= AIM OF THE EXERCISE =
In the records below, begin at the line that has "Duration | Results |" and stop after the line that has "in EMG, force, and"; quote those lines verbatim and nothing more.
——
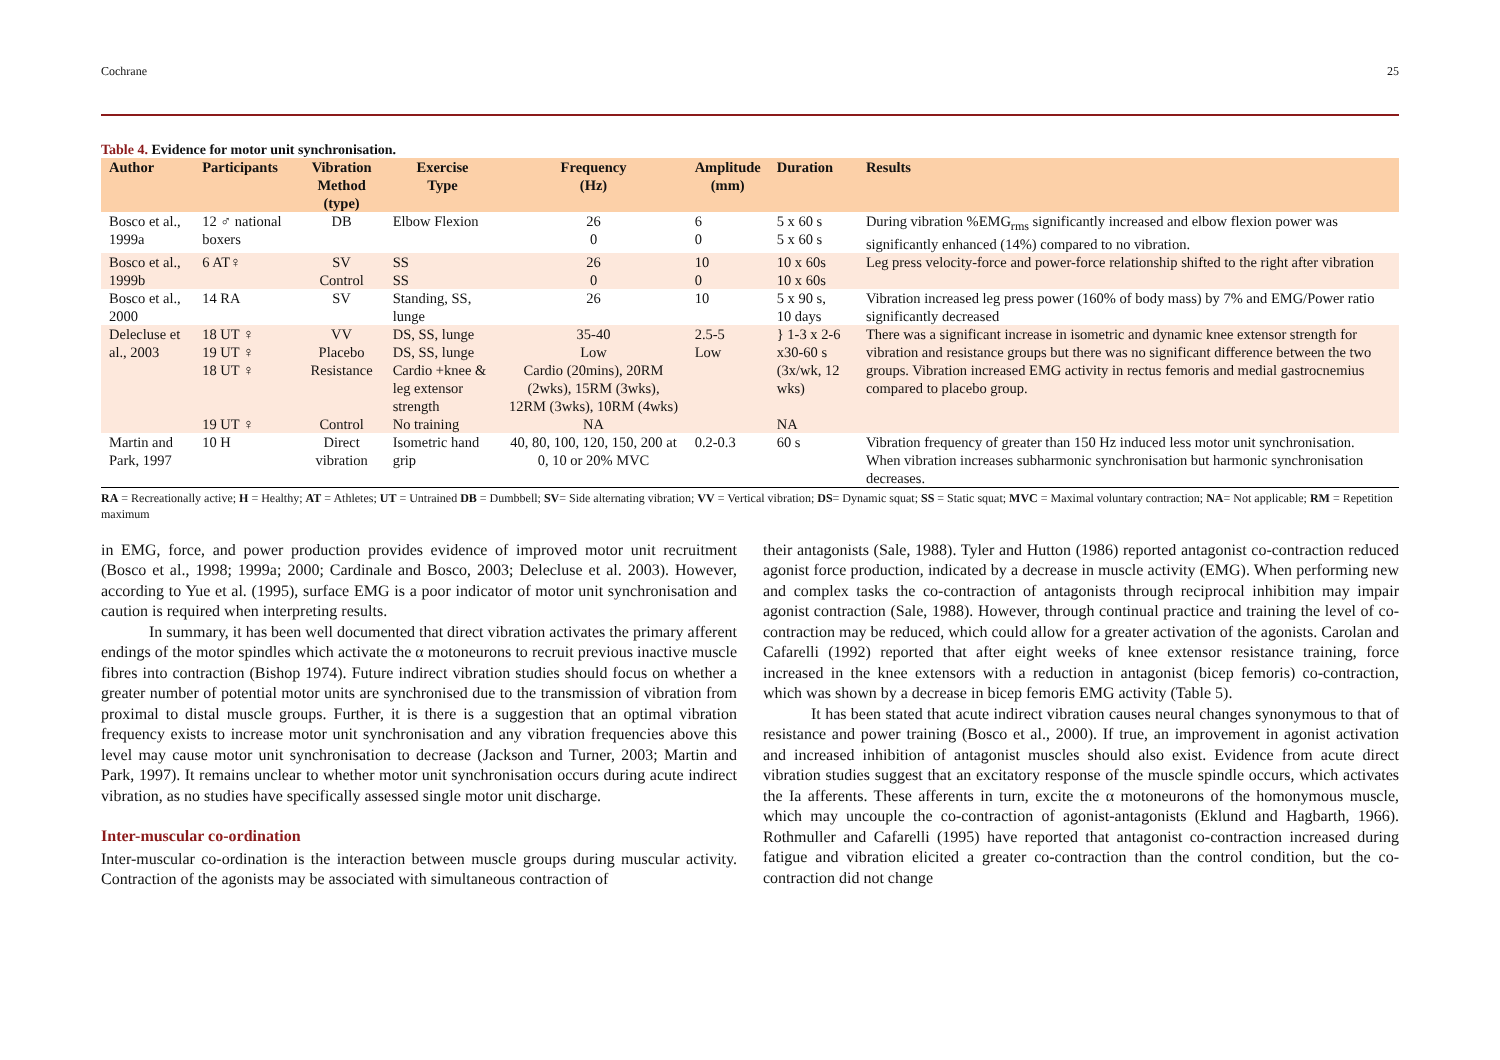Cochrane 25
Table 4. Evidence for motor unit synchronisation.
| Author | Participants | Vibration Method (type) | Exercise Type | Frequency (Hz) | Amplitude (mm) | Duration | Results |
| --- | --- | --- | --- | --- | --- | --- | --- |
| Bosco et al., 1999a | 12 ♂ national boxers | DB | Elbow Flexion | 26 0 | 6 0 | 5 x 60 s 5 x 60 s | During vibration %EMG<sub>rms</sub> significantly increased and elbow flexion power was significantly enhanced (14%) compared to no vibration. |
| Bosco et al., 1999b | 6 AT♀ | SV Control | SS SS | 26 0 | 10 0 | 10 x 60s 10 x 60s | Leg press velocity-force and power-force relationship shifted to the right after vibration |
| Bosco et al., 2000 | 14 RA | SV | Standing, SS, lunge | 26 | 10 | 5 x 90 s, 10 days | Vibration increased leg press power (160% of body mass) by 7% and EMG/Power ratio significantly decreased |
| Delecluse et al., 2003 | 18 UT ♀ 19 UT ♀ 18 UT ♀ | VV Placebo Resistance | DS, SS, lunge DS, SS, lunge Cardio +knee & leg extensor strength | 35-40 Low Cardio (20mins), 20RM (2wks), 15RM (3wks), 12RM (3wks), 10RM (4wks) | 2.5-5 Low | } 1-3 x 2-6 x30-60 s (3x/wk, 12 wks) | There was a significant increase in isometric and dynamic knee extensor strength for vibration and resistance groups but there was no significant difference between the two groups. Vibration increased EMG activity in rectus femoris and medial gastrocnemius compared to placebo group. |
| | 19 UT ♀ | Control | No training | NA | | NA | |
| Martin and Park, 1997 | 10 H | Direct vibration | Isometric hand grip | 40, 80, 100, 120, 150, 200 at 0, 10 or 20% MVC | 0.2-0.3 | 60 s | Vibration frequency of greater than 150 Hz induced less motor unit synchronisation. When vibration increases subharmonic synchronisation but harmonic synchronisation decreases. |
RA = Recreationally active; H = Healthy; AT = Athletes; UT = Untrained DB = Dumbbell; SV= Side alternating vibration; VV = Vertical vibration; DS= Dynamic squat; SS = Static squat; MVC = Maximal voluntary contraction; NA= Not applicable; RM = Repetition maximum
in EMG, force, and power production provides evidence of improved motor unit recruitment (Bosco et al., 1998; 1999a; 2000; Cardinale and Bosco, 2003; Delecluse et al. 2003). However, according to Yue et al. (1995), surface EMG is a poor indicator of motor unit synchronisation and caution is required when interpreting results.
In summary, it has been well documented that direct vibration activates the primary afferent endings of the motor spindles which activate the α motoneurons to recruit previous inactive muscle fibres into contraction (Bishop 1974). Future indirect vibration studies should focus on whether a greater number of potential motor units are synchronised due to the transmission of vibration from proximal to distal muscle groups. Further, it is there is a suggestion that an optimal vibration frequency exists to increase motor unit synchronisation and any vibration frequencies above this level may cause motor unit synchronisation to decrease (Jackson and Turner, 2003; Martin and Park, 1997). It remains unclear to whether motor unit synchronisation occurs during acute indirect vibration, as no studies have specifically assessed single motor unit discharge.
Inter-muscular co-ordination
Inter-muscular co-ordination is the interaction between muscle groups during muscular activity. Contraction of the agonists may be associated with simultaneous contraction of
their antagonists (Sale, 1988). Tyler and Hutton (1986) reported antagonist co-contraction reduced agonist force production, indicated by a decrease in muscle activity (EMG). When performing new and complex tasks the co-contraction of antagonists through reciprocal inhibition may impair agonist contraction (Sale, 1988). However, through continual practice and training the level of co-contraction may be reduced, which could allow for a greater activation of the agonists. Carolan and Cafarelli (1992) reported that after eight weeks of knee extensor resistance training, force increased in the knee extensors with a reduction in antagonist (bicep femoris) co-contraction, which was shown by a decrease in bicep femoris EMG activity (Table 5).
It has been stated that acute indirect vibration causes neural changes synonymous to that of resistance and power training (Bosco et al., 2000). If true, an improvement in agonist activation and increased inhibition of antagonist muscles should also exist. Evidence from acute direct vibration studies suggest that an excitatory response of the muscle spindle occurs, which activates the Ia afferents. These afferents in turn, excite the α motoneurons of the homonymous muscle, which may uncouple the co-contraction of agonist-antagonists (Eklund and Hagbarth, 1966). Rothmuller and Cafarelli (1995) have reported that antagonist co-contraction increased during fatigue and vibration elicited a greater co-contraction than the control condition, but the co-contraction did not change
——
= YOUR SOLUTION =
| Author | Participants | Vibration Method (type) | Exercise Type | Frequency (Hz) | Amplitude (mm) | Duration | Results |
| --- | --- | --- | --- | --- | --- | --- | --- |
| Bosco et al., 1999a | 12 ♂ national boxers | DB | Elbow Flexion | 26 0 | 6 0 | 5 x 60 s 5 x 60 s | During vibration %EMG<sub>rms</sub> significantly increased and elbow flexion power was significantly enhanced (14%) compared to no vibration. |
| Bosco et al., 1999b | 6 AT♀ | SV Control | SS SS | 26 0 | 10 0 | 10 x 60s 10 x 60s | Leg press velocity-force and power-force relationship shifted to the right after vibration |
| Bosco et al., 2000 | 14 RA | SV | Standing, SS, lunge | 26 | 10 | 5 x 90 s, 10 days | Vibration increased leg press power (160% of body mass) by 7% and EMG/Power ratio significantly decreased |
| Delecluse et al., 2003 | 18 UT ♀ 19 UT ♀ 18 UT ♀ | VV Placebo Resistance | DS, SS, lunge DS, SS, lunge Cardio +knee & leg extensor strength | 35-40 Low Cardio (20mins), 20RM (2wks), 15RM (3wks), 12RM (3wks), 10RM (4wks) | 2.5-5 Low | } 1-3 x 2-6 x30-60 s (3x/wk, 12 wks) | There was a significant increase in isometric and dynamic knee extensor strength for vibration and resistance groups but there was no significant difference between the two groups. Vibration increased EMG activity in rectus femoris and medial gastrocnemius compared to placebo group. |
| | 19 UT ♀ | Control | No training | NA | | NA | |
| Martin and Park, 1997 | 10 H | Direct vibration | Isometric hand grip | 40, 80, 100, 120, 150, 200 at 0, 10 or 20% MVC | 0.2-0.3 | 60 s | Vibration frequency of greater than 150 Hz induced less motor unit synchronisation. When vibration increases subharmonic synchronisation but harmonic synchronisation decreases. |
RA = Recreationally active; H = Healthy; AT = Athletes; UT = Untrained DB = Dumbbell; SV= Side alternating vibration; VV = Vertical vibration; DS= Dynamic squat; SS = Static squat; MVC = Maximal voluntary contraction; NA= Not applicable; RM = Repetition maximum
in EMG, force, and power production provides evidence of improved motor unit recruitment (Bosco et al., 1998; 1999a; 2000; Cardinale and Bosco, 2003; Delecluse et al. 2003). However, according to Yue et al. (1995), surface EMG is a poor indicator of motor unit synchronisation and caution is required when interpreting results.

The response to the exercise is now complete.